START Data for processing
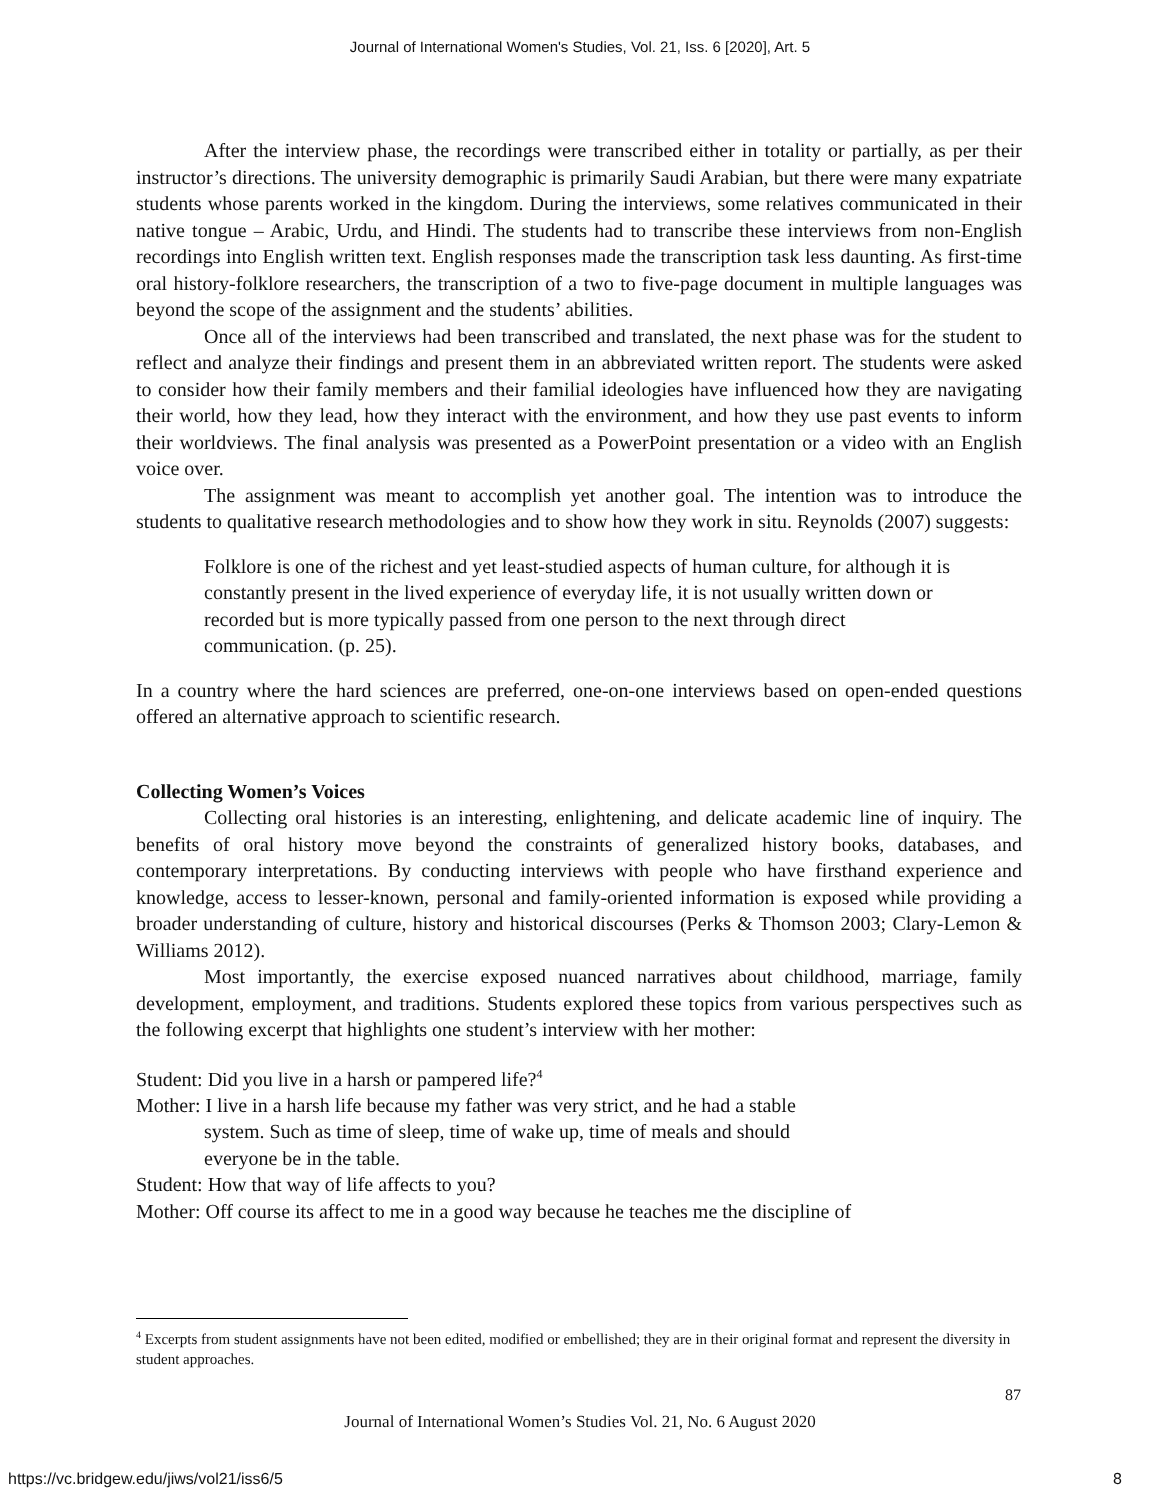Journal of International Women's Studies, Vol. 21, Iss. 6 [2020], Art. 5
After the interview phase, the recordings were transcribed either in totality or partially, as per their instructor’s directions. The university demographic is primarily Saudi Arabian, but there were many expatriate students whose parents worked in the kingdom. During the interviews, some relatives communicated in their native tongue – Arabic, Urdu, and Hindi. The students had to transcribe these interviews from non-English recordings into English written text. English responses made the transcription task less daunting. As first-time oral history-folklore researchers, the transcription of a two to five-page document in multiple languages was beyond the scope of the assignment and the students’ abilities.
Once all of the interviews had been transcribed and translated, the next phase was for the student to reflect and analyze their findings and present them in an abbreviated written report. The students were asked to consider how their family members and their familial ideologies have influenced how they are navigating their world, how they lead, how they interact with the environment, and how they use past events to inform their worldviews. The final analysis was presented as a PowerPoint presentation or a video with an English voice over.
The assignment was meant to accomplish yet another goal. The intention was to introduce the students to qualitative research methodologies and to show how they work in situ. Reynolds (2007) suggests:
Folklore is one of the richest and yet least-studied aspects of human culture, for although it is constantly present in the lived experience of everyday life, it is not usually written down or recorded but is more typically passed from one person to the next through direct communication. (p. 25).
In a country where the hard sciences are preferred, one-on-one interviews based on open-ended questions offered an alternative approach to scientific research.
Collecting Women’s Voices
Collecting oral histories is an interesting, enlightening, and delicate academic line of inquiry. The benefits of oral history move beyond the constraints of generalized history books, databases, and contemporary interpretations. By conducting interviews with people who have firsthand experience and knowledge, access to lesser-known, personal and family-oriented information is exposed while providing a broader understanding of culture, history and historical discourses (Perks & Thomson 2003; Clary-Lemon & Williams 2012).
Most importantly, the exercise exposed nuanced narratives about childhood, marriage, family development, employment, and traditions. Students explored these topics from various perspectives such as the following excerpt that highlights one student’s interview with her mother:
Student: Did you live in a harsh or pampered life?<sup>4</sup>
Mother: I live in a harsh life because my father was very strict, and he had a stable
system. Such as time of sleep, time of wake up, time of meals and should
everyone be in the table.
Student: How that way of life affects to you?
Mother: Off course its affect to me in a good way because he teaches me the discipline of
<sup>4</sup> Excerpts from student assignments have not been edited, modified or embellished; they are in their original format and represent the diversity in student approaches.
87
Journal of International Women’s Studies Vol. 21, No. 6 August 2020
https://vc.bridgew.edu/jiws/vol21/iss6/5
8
END Data for processing
START Data for processing
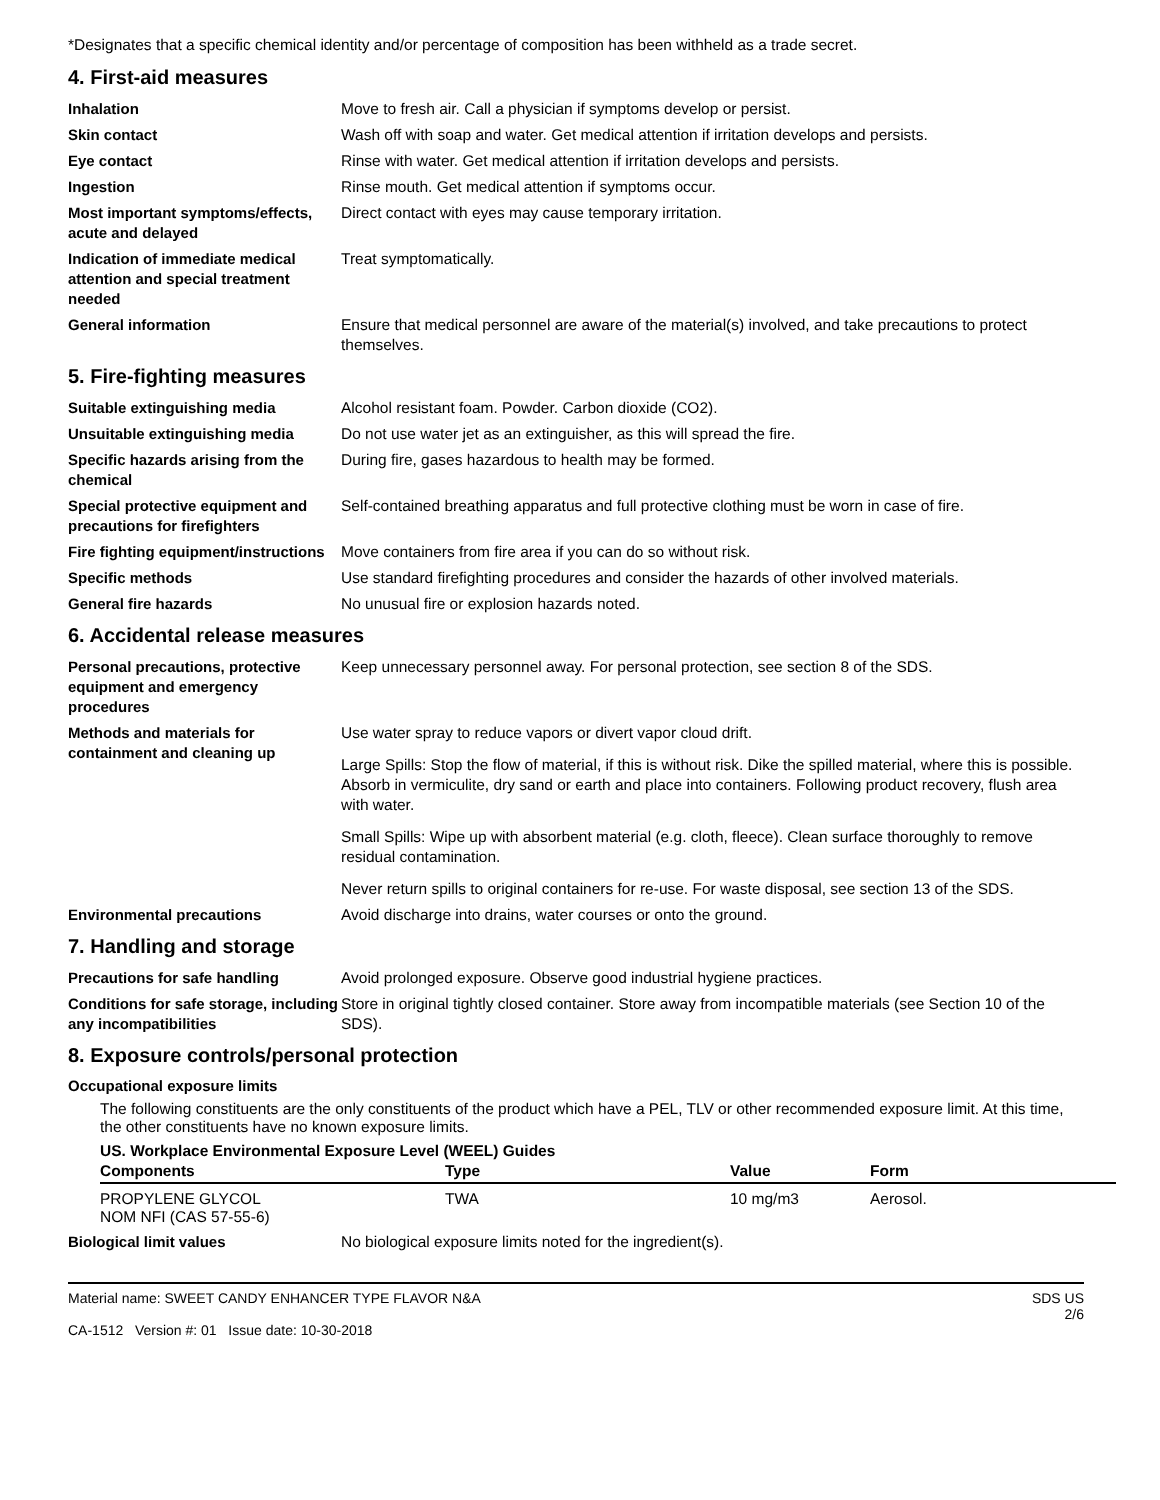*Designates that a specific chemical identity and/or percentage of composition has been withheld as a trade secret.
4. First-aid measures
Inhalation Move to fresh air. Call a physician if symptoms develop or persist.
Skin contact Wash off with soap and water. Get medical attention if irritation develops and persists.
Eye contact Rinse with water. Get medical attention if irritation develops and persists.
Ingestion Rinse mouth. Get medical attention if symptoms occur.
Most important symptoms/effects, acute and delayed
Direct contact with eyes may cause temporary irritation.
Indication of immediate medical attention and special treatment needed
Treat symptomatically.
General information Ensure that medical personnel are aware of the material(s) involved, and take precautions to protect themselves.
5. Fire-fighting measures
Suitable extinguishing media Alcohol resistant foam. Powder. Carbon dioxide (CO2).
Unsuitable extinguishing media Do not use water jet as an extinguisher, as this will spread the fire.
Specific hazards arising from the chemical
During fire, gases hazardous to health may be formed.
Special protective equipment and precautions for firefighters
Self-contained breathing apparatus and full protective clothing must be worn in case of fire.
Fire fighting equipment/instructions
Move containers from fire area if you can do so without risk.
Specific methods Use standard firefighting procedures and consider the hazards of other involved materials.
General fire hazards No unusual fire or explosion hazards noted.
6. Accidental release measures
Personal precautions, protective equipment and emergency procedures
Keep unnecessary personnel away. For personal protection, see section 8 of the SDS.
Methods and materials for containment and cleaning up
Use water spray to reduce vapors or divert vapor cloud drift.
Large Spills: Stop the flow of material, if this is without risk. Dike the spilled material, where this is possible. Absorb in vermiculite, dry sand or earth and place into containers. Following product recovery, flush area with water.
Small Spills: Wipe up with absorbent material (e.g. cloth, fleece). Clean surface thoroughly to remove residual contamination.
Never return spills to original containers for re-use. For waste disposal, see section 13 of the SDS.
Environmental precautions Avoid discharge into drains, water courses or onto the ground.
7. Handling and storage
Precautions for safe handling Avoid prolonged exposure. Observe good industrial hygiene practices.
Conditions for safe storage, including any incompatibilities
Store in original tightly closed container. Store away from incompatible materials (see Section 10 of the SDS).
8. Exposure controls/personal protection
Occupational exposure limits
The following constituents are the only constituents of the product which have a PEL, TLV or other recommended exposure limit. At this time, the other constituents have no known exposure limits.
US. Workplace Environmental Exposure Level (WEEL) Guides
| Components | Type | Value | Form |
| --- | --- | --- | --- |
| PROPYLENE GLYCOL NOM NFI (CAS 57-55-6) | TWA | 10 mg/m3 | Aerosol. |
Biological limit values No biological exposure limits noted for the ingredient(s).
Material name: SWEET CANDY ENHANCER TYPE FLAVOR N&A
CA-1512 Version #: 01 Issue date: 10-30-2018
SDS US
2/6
END Data for processing
START Data for processing
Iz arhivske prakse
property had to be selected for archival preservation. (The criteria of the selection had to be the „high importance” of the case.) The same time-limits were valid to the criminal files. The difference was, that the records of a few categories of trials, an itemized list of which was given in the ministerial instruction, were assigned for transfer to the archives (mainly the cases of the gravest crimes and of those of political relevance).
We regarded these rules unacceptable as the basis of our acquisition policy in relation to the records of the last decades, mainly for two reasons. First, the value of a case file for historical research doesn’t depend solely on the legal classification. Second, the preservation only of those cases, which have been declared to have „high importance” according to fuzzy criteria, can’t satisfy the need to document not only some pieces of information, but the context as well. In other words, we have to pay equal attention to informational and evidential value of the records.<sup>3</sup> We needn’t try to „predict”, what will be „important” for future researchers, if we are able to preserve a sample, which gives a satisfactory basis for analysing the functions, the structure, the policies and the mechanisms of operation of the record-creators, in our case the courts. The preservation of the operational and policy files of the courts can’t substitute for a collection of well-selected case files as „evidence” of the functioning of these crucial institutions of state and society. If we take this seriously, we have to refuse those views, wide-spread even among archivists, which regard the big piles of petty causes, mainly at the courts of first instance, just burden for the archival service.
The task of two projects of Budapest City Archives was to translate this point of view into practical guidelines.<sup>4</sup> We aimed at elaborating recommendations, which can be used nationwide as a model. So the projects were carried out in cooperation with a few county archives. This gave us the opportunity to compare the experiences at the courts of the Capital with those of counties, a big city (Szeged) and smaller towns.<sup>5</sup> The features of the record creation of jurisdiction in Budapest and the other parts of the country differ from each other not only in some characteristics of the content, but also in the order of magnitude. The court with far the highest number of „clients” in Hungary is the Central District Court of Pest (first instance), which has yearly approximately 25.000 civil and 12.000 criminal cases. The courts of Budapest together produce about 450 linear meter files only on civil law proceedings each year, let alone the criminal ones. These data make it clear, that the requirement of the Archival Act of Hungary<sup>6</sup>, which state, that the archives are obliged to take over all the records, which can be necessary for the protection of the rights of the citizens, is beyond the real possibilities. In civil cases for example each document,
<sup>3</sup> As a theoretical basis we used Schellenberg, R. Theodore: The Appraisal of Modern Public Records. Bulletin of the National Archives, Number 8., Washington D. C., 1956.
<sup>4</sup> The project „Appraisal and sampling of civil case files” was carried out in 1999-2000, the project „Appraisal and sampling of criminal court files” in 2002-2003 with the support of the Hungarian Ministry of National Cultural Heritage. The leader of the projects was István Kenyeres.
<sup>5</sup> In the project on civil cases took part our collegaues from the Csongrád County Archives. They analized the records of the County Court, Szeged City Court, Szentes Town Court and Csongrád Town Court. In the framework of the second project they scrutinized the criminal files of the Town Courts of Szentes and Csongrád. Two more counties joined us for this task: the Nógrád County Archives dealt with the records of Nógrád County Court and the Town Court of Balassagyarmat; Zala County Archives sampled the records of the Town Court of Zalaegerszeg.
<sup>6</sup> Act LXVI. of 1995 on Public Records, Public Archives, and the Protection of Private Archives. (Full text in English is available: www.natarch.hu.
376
END Data for processing
## Requirement
Within the listing above, print exactly the stretch beginning at the line that contains "Journal of International Women's" and finishing at the line that contains "After the interview", ends kept, pictures left out, and nothing more.

## Result for this exercise
Journal of International Women's Studies, Vol. 21, Iss. 6 [2020], Art. 5
After the interview phase, the recordings were transcribed either in totality or partially, as per their instructor’s directions. The university demographic is primarily Saudi Arabian, but there were many expatriate students whose parents worked in the kingdom. During the interviews, some relatives communicated in their native tongue – Arabic, Urdu, and Hindi. The students had to transcribe these interviews from non-English recordings into English written text. English responses made the transcription task less daunting. As first-time oral history-folklore researchers, the transcription of a two to five-page document in multiple languages was beyond the scope of the assignment and the students’ abilities.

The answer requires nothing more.